> **What to do**:
• 1. Please return, word for word, the part of the essay on free university education that opens with the words containing "Of course, not" and closes with "the annoying students.".
• 2. Resume the essay on free university education from its last sentence.

> **Source document**:
○ ○ ○ ○ ○
The first thing I would say about free education is that it suffers from a basic flaw: If something does not cost anything, it is not valued much either. What it means in practice is that when university courses are free, students will think about them differently. Some students may begin their studies without much commitment because, well, it does not cost anything. They might also then take a more relaxed approach to studying since, again, it does not cost them anything (other than opportunity costs which are harder to notice). With this attitude, these students may not even bring their studies to a conclusion.
There was plenty of this behaviour on display when I studied economics. At my university, you were supposed to receive your Diplom-Ökonom (equivalent to a master’s) after 9 semesters. However, the average time a student at Bochum University took when I was there was 13 semesters. Today, more than a quarter of students enrolled for a bachelor’s degree in Germany quit their studies before receiving it.
Of course, there are plenty of reasons why students can fail but a lack of proper reflection on what they really want to study and a lack of discipline caused by the fact that education is free are probably among them. The other issue I noticed was that as the recipient of something free, you are not in the best position to demand better service. As a paying customer, suppliers need to treat you better if they do not want to lose you. If customers are not paying, they may well be regarded as a nuisance.
Of course, not every lecturer or professor whose courses I attended was bad. But it is fair to say that most of them did not regard students as their clients. A great exception was a marketing professor I very much enjoyed but his client-focussed thinking was what he was teaching anyway. He only practised what he preached. For many of his colleagues, you sometimes thought they would enjoy their jobs much more if only it was not for the annoying students.
○ ○ ○ ○ ○
> **Records provided**:
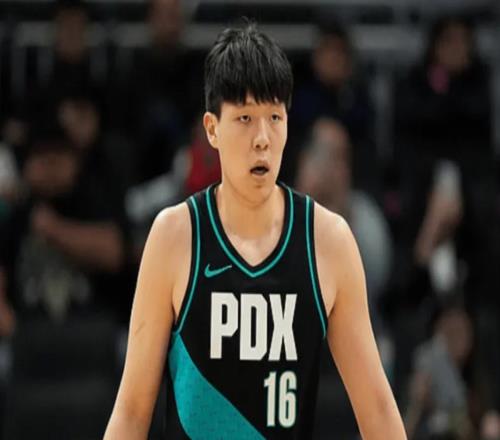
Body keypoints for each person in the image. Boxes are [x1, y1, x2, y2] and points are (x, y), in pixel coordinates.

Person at [104, 23, 406, 439]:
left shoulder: (328, 241)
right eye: (245, 118)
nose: (262, 138)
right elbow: (131, 412)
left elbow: (379, 412)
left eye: (274, 118)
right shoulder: (175, 235)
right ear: (212, 128)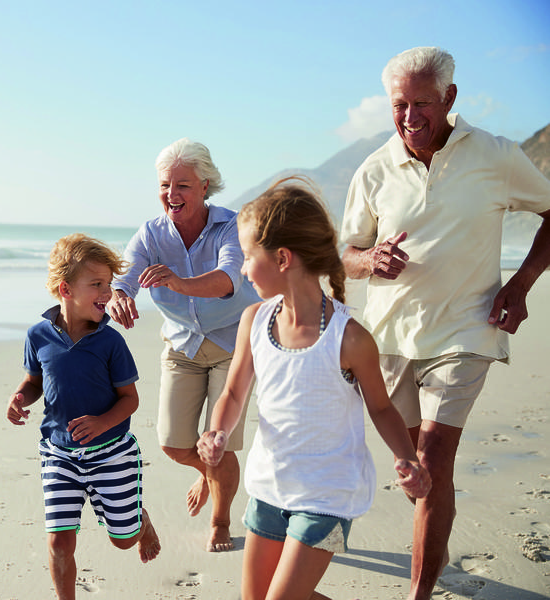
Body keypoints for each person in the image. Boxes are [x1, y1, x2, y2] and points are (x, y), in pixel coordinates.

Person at [340, 46, 550, 600]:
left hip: (467, 329)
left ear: (450, 98)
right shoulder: (374, 168)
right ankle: (436, 523)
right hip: (389, 339)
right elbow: (346, 253)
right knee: (417, 476)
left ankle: (419, 593)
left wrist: (521, 284)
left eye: (421, 104)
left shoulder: (496, 156)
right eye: (399, 105)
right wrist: (370, 261)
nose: (410, 118)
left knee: (432, 462)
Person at [197, 177, 432, 600]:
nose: (243, 269)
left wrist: (407, 458)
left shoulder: (350, 339)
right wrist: (218, 432)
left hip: (327, 494)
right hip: (269, 485)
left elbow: (380, 408)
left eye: (249, 257)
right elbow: (233, 394)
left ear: (283, 258)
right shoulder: (254, 321)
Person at [107, 138, 261, 552]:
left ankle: (221, 521)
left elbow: (229, 278)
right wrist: (119, 295)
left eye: (183, 186)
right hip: (182, 348)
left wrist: (177, 281)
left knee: (217, 442)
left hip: (234, 346)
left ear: (206, 185)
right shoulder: (151, 234)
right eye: (164, 185)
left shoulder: (231, 225)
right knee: (175, 444)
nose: (171, 195)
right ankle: (208, 471)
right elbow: (123, 277)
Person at [6, 233, 161, 600]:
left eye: (109, 284)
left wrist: (103, 423)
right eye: (97, 284)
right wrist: (20, 397)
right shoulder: (38, 336)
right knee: (60, 541)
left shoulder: (111, 342)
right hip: (58, 454)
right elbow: (34, 381)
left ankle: (140, 520)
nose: (107, 293)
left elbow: (130, 399)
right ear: (65, 288)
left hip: (113, 452)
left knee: (122, 540)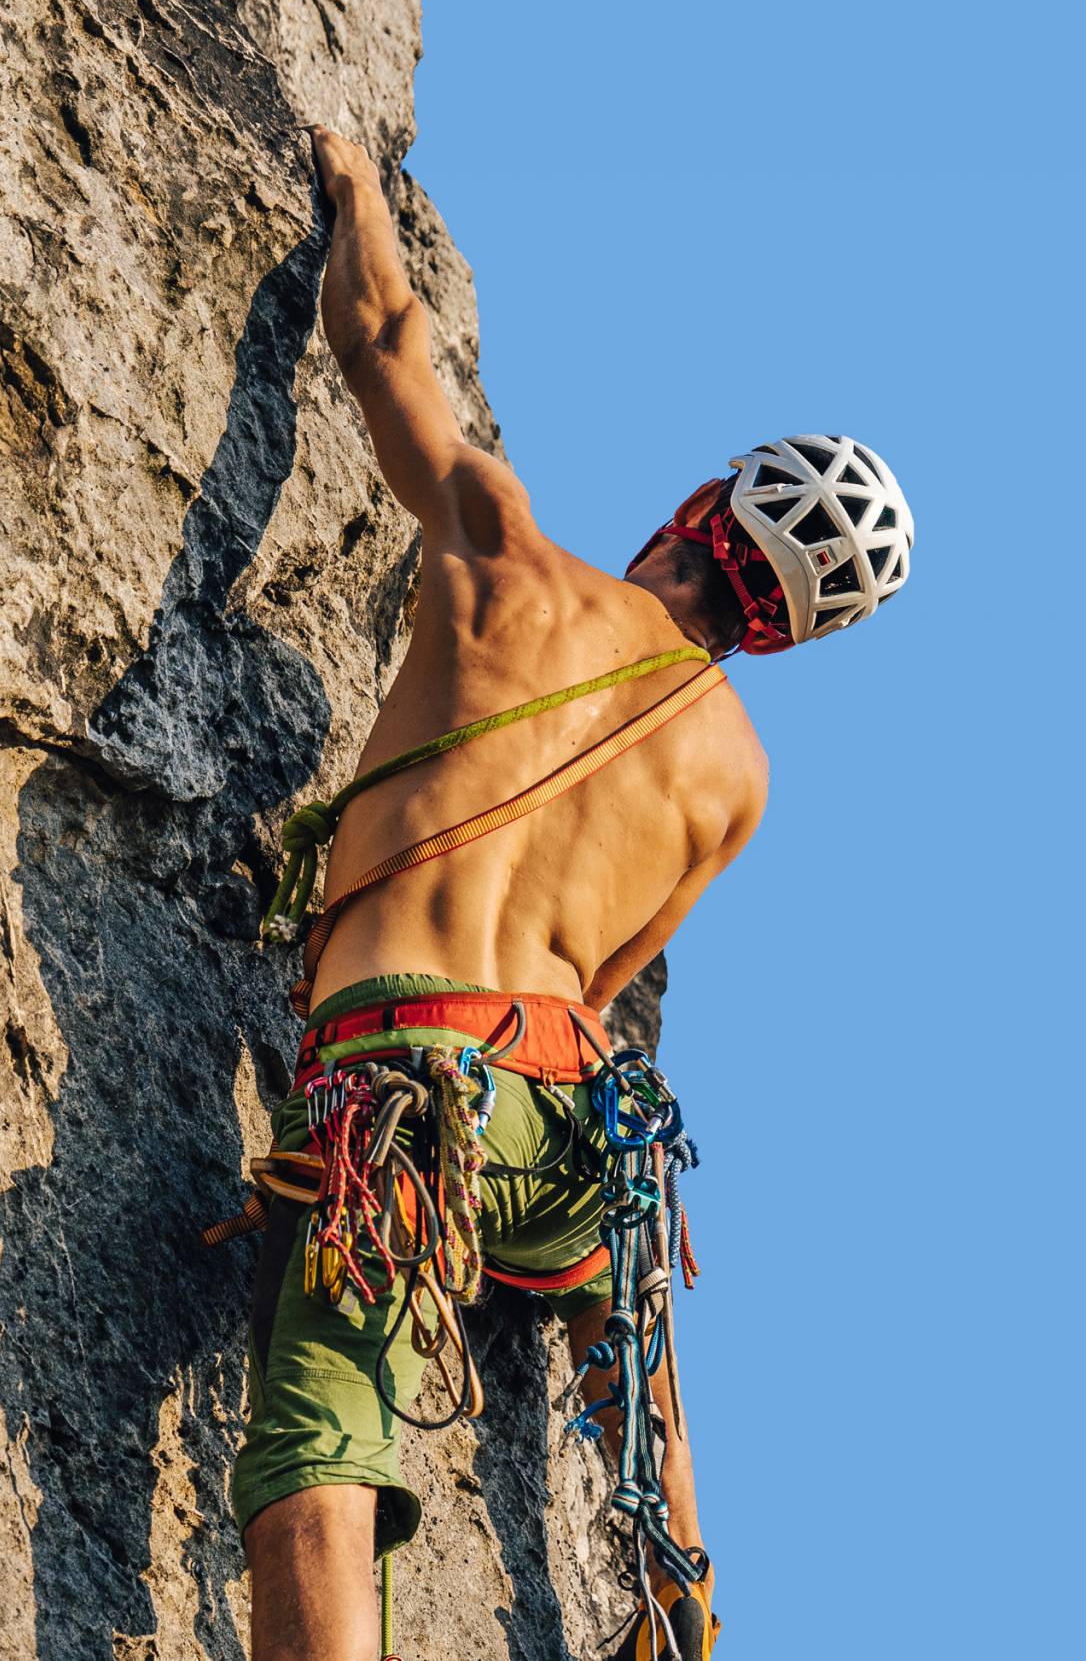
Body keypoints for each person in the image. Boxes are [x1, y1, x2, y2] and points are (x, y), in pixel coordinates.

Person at [233, 125, 914, 1661]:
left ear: (697, 503)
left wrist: (352, 186)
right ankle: (681, 1588)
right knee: (633, 1283)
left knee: (319, 1451)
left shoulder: (500, 558)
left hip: (404, 1098)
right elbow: (603, 997)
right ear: (791, 638)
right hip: (561, 1146)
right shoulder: (734, 784)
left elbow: (381, 337)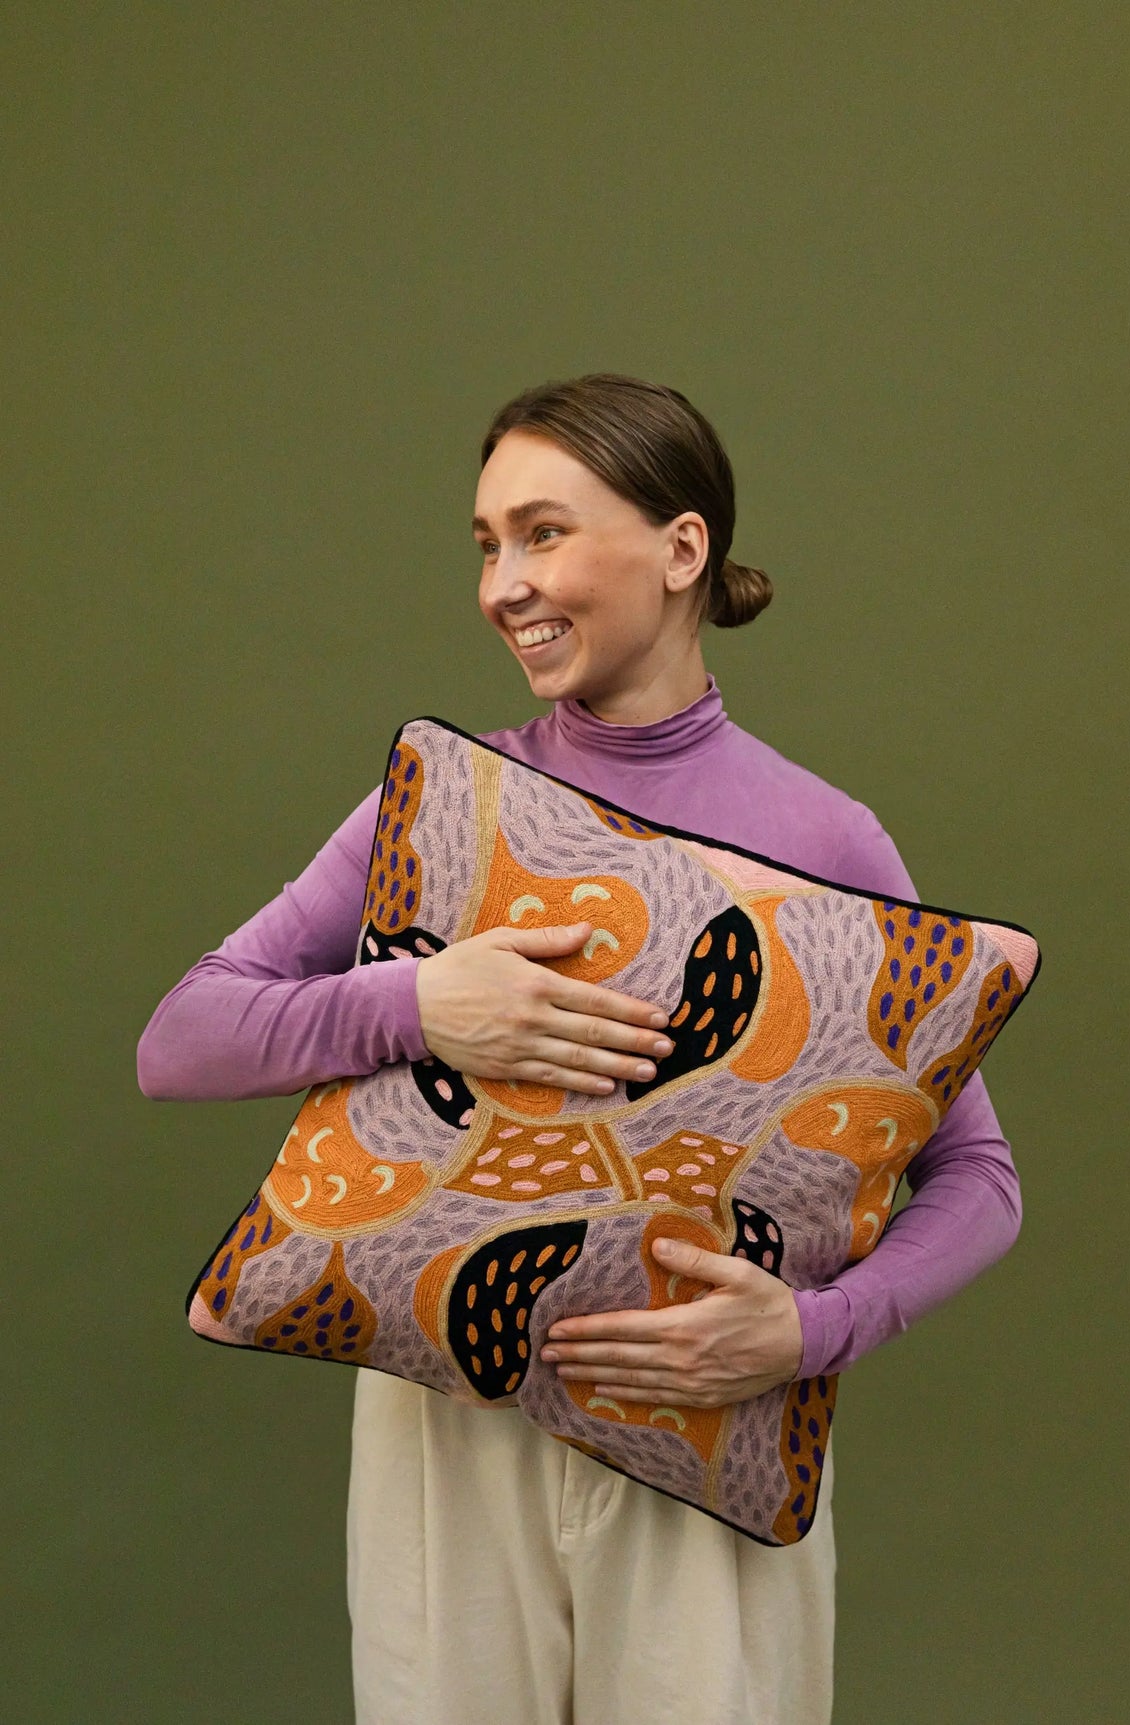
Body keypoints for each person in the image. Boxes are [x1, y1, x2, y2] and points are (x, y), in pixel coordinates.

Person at [137, 373, 1022, 1725]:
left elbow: (978, 1180)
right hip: (447, 1425)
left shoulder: (826, 839)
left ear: (682, 548)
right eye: (487, 543)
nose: (504, 584)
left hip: (707, 1433)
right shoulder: (440, 804)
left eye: (542, 533)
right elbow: (181, 1038)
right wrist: (421, 1005)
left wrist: (807, 1331)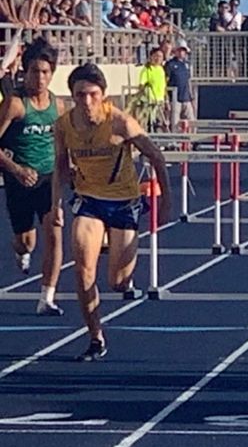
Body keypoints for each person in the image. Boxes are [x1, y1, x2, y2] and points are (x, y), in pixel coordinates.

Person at [52, 63, 170, 361]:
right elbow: (61, 165)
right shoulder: (64, 125)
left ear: (103, 96)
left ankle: (112, 247)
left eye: (92, 94)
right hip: (89, 200)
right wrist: (55, 204)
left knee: (117, 282)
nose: (86, 102)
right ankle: (96, 337)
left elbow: (156, 157)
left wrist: (166, 203)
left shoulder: (120, 122)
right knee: (83, 270)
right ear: (73, 96)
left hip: (124, 202)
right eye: (80, 95)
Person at [0, 37, 64, 315]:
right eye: (35, 71)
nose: (40, 78)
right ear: (25, 71)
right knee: (27, 241)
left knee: (55, 234)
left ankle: (46, 297)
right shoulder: (15, 104)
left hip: (48, 179)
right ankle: (21, 250)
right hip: (19, 180)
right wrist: (15, 169)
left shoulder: (58, 106)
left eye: (46, 72)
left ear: (52, 74)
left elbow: (64, 144)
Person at [164, 41, 196, 130]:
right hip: (174, 99)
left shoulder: (186, 65)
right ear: (176, 51)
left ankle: (191, 141)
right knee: (175, 123)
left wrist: (191, 96)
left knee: (191, 121)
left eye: (184, 51)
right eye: (180, 50)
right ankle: (175, 140)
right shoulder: (170, 64)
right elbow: (165, 82)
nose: (182, 53)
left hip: (186, 98)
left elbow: (188, 81)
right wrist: (166, 99)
○ ○ ○ ○ ○
> **Answers by item number**:
• 1.
Of course, not every lecturer or professor whose courses I attended was bad. But it is fair to say that most of them did not regard students as their clients. A great exception was a marketing professor I very much enjoyed but his client-focussed thinking was what he was teaching anyway. He only practised what he preached. For many of his colleagues, you sometimes thought they would enjoy their jobs much more if only it was not for the annoying students.

• 2.
For a university to be run like any good service provider, it should think about its students as clients. And for students to take their studies seriously, they should be paying for them. Of course, for students who cannot afford to pay the fees, there need to be financing options. But university education as such should not be free.
Finally, as someone who has successfully completed a master’s and a doctorate, of course I have a much greater ability to generate income than someone without such qualifications. So the question is, why would I expect that other person to subsidise me? What right do I have to demand people with poor skills in low-wage jobs to pay for my university education that would yield me a much higher income than they would ever have? Isn’t this grossly unfair for them?
Free university education is not just middle-class welfare. It is actually the reverse of income redistribution: from the bottom to the top. It is not a progressive but a regressive policy. As such, it is surprising that it is proposed by Labour. As I said, these are just personal remarks on Labour’s proposal. I do not doubt that there are some genuine policy considerations behind the announcement.
Of course, Labour is right that in a fast-changing labour market, qualifications are important and that education policy should enable New Zealanders to participate in the ‘future of work’. With its proposal to make three years of tertiary education free for all, I just don’t think Labour will get us anywhere nearer that goal.